Rationalisation du processus judiciaire

Le Tribunal a pour mandat de traiter les instances sans formalisme et avec célérité dans la mesure où les circonstances et l’équité le permettent. Le Tribunal, le Bureau et le Barreau devraient continuer à explorer de nouvelles manières de rationaliser le processus judiciaire en 2017.

En mars 2016, la médiation a été utilisée pour la première fois dans le contexte d’une audition pour la contestation, devant le Tribunal, par le commissaire, de l’acquisition de l’entreprise de stations-service de Pioneer par Parkland.

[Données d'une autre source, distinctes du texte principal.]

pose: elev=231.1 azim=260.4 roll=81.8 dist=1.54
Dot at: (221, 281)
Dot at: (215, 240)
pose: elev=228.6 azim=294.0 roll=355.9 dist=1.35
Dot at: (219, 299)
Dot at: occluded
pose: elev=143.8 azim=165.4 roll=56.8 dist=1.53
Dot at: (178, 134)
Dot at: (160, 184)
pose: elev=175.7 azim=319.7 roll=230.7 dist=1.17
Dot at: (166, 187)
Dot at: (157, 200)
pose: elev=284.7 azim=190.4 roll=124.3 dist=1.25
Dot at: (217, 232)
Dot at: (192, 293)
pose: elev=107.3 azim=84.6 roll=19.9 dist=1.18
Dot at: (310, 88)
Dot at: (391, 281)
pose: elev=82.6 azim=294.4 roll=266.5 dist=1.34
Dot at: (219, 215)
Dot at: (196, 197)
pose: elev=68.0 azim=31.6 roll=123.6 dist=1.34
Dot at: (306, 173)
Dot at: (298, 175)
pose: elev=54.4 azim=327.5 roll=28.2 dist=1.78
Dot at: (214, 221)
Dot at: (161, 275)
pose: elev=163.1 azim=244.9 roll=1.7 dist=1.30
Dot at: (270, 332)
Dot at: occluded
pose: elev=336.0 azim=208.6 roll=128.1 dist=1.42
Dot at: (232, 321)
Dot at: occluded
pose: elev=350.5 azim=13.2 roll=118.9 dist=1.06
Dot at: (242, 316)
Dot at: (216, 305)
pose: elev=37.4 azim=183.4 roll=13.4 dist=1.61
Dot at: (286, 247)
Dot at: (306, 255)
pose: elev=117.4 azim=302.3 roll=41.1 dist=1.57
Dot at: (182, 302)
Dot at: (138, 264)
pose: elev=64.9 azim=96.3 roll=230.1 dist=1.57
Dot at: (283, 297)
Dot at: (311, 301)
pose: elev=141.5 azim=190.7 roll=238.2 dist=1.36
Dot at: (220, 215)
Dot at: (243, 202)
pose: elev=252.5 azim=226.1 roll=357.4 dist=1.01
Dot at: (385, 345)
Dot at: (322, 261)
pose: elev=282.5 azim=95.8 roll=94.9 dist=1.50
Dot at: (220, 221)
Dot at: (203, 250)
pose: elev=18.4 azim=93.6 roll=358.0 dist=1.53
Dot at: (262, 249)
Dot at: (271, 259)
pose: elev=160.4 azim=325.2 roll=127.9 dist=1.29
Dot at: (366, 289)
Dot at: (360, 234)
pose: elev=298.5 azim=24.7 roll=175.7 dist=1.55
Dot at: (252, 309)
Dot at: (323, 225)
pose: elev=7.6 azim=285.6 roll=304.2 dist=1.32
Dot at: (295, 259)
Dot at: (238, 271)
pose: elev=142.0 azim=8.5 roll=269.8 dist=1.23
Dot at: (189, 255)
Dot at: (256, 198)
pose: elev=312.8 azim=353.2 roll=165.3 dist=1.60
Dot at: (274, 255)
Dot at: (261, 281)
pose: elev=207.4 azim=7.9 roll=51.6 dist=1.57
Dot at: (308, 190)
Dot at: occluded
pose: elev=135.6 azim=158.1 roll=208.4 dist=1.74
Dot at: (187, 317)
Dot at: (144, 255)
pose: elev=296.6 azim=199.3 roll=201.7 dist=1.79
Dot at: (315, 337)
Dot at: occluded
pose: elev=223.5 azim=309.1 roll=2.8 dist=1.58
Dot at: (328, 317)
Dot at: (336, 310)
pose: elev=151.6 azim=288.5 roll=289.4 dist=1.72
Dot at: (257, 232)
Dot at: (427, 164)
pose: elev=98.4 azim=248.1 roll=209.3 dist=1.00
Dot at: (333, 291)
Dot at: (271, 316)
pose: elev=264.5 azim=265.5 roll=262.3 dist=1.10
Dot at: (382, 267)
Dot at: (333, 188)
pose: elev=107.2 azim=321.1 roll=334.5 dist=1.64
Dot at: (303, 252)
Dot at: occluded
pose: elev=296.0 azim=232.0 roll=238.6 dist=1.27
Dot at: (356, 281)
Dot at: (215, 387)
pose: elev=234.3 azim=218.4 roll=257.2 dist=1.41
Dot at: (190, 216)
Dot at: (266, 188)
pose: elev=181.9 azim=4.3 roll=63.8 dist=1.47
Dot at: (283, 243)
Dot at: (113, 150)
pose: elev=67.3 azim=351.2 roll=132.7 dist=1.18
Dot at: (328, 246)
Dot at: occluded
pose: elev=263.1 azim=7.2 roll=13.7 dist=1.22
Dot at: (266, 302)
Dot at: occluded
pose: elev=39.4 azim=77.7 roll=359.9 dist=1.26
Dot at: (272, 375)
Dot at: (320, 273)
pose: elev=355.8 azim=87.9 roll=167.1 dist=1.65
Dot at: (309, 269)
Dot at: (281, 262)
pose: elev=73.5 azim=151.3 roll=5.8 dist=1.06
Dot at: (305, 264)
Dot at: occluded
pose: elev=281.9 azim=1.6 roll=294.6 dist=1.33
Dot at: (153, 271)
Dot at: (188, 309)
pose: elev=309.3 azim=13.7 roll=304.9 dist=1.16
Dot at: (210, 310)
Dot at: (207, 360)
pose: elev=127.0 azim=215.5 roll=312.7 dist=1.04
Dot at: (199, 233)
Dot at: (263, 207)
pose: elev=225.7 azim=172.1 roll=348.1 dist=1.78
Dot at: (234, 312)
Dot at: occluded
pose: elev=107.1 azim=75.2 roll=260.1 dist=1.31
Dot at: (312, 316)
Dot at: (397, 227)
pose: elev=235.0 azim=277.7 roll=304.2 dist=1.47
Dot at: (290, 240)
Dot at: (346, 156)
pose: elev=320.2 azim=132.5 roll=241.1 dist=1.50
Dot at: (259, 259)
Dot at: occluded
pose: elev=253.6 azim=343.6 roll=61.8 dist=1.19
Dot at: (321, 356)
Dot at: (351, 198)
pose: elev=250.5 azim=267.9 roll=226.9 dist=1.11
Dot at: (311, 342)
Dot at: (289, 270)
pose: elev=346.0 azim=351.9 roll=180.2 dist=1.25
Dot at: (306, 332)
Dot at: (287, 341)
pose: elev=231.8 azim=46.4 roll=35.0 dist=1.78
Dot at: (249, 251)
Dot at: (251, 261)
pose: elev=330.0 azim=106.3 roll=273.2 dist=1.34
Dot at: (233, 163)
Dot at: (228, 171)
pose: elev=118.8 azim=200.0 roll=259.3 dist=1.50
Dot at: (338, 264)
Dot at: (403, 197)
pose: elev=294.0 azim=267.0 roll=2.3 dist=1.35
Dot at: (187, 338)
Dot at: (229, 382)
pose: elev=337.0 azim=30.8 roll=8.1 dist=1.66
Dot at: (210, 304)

Le processus de médiation a abouti à un règlement entre les parties sous forme d’entente par voie de consentement avant le procès. (Pour obtenir d’autres détails concernant le recours à la médiation, veuillez lire notre article sur l’affaire Parkland.) En juin 2016, le Tribunal a publié des instructions relatives à la pratique exposant la marche à suivre pour demander une médiation, choisir un médiateur, définir le cadre de la médiation et exécuter le processus de médiation. En décembre 2016, le Bureau de la concurrence a conclu une entente avec Moose Knuckles relativement à un recours portant sur certaines pratiques commerciales, également par voie de médiation. La médiation du recours pour abus de position dominante intenté contre l’AAV est prévue pour la fin de juillet 2017, et le Tribunal encourage les parties à tenter la médiation dans tous les cas.

Litiges en matière de fusionnements

Il existe une opinion de plus en plus répandue chez les membres du Barreau et dans le milieu des affaires selon laquelle le processus d’examen des projets de fusionnement par le Bureau est de plus en plus long, de plus en plus lourd et de moins en moins prévisible, ce qui explique peut-être pourquoi de plus en plus de cas soumis pour examen finissent en litiges. Les statistiques publiques du Bureau confirment cette impression : la durée moyenne des examens complexes et le nombre de demandes de renseignements supplémentaires sont en hausse depuis quelques années, alors que le pourcentage d’examens complexes dans le cadre desquels le Bureau a respecté ses normes de service est en baisse. En même temps, la frustration augmente concernant le manque de transparence et de responsabilité à l’égard de l’allongement du processus d’examen du Bureau et le sentiment de plus en plus marqué que les résultats négociés, tels que les ententes par voie de consentement, sont de plus en plus coûteux, complexes et rigides.

Bien que les délais actuels puissent rendre peu pratique le recours à un processus judiciaire complet sur le fond dans certains contextes, la perte d’intérêt pour les solutions de rechange et la rationalisation du processus judiciaire pourraient inciter les parties à des fusionnements complexes à chercher des solutions du côté du Tribunal, y compris le recours à la médiation, plutôt que de se soumettre à un processus d’examen déjà long.